While in Alaska, we took a day trip to Lake Clark National Park for the purpose of photographing bears. Katmai is the iconic spot for bear watching, and by all accounts there are some amazing images to be captured there. However, we’ve also heard that it gets quite crowded with people, and that you only get a limited amount of time on the viewing platforms. We wanted to go somewhere a little less frantic.
Crescent Lake, like most of the park, can only be reached by small plane, and the number of people on the lake is quite limited. We flew in from Anchorage, landed on the lake, then transferred to the boat to begin our adventure. (Though, in truth, the plane ride was an adventure in and of itself!)
Crescent Lake is a glacial-fed lake that is crystal clear in early spring, but turns a vivid greenish-blue color in the summer due to glacial silt. After exiting the plane, we boarded a small pontoon boat to explore the lake and the upper portion of the Crescent River. This boat turned out to be an excellent platform for bear watching, allowing us to get close without risk to us or the bears.
Our day was pretty, cool but not cold, with low wind and partly cloudy skies, which we learned was extremely lucky. Days that are cold, overcast, rainy, and/or windy are more the norm. However, in terms of wildlife, the morning started off slowly. We only saw one bear, at a distance. We did see a lot of bald eagles and mergansers, though, which was fun.

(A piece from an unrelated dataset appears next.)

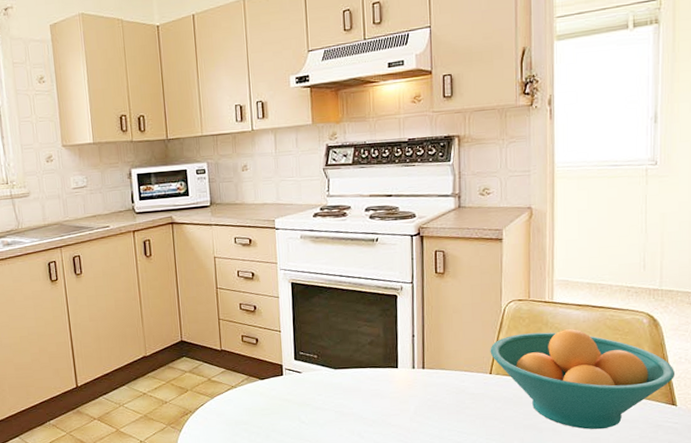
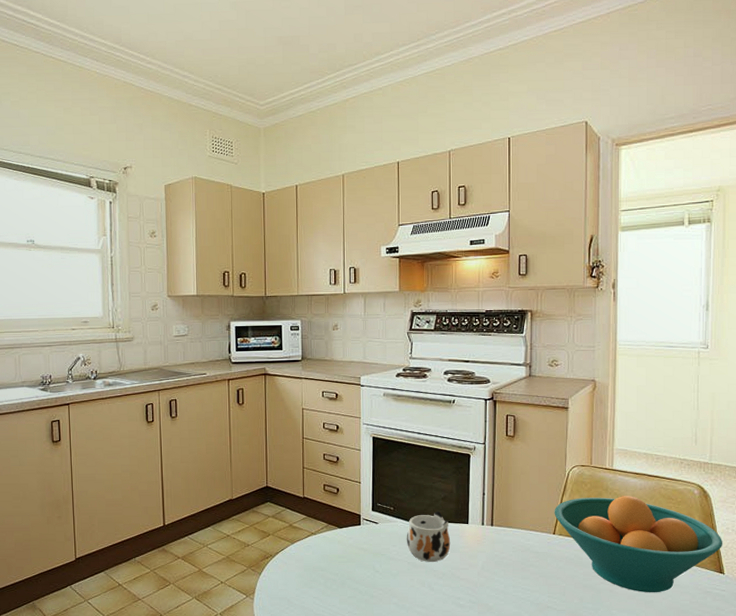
mug: none [332,356,380,411] -> present [406,510,451,563]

We stopped around noon for lunch, and then headed back out on the water. The afternoon turned out to be a bonanza of wildlife sightings! The bears were the highlight of the day, and we lost count of the bears we saw. We were never quite sure which ones we had already seen in a different spot, but I’m sure the overall count got up into double digits. We also saw several more eagles, and even a very unusual (for this time of year) bull moose very briefly.
Our favorite bears of the day were two bears hunting for salmon in the same spot. These bears had distinctly different personalities and hunting methods, and we nicknamed them “frisky bear” and “chill bear.”
Chill bear simply waded around in the water, mostly submerged, at a very sedate pace. Every now and then, she would calmly bring a salmon up to her mouth with no indication of how she’d caught it. As we watched, she must have caught and eaten at least a dozen fish.
Frisky bear, on the other hand, charged around in the water with enormous energy, yet didn’t catch a single salmon the entire time we watched.
I was able to photograph the bears together, with one of my favorites showing both of their personalities in one shot:
At one point, they also got very close and had a roaring match, but were otherwise showed no hostility to each other and seemed to forgive and forget. Our best guess was that these may have been siblings.
Over the course of the afternoon, we saw many other interactions between bears. We watched a sow with a young cub for a while, and during that time two other bears came too close and got chased by the mom. In the aftermath, the cub seemed to need a little comforting.
During one of our breaks at the lake camp, we even saw a bear getting escorted off the premises by “security” – several “bear dogs” whose jobs are to chase bears away and prevent negative interactions with humans at the camp.
At the end of our day, as we were heading back to the camp to get on a plane for the flight back to Anchorage, we had one final bear come out of the brush and trot along the bank beside our boat for a few minutes, before disappearing into the trees.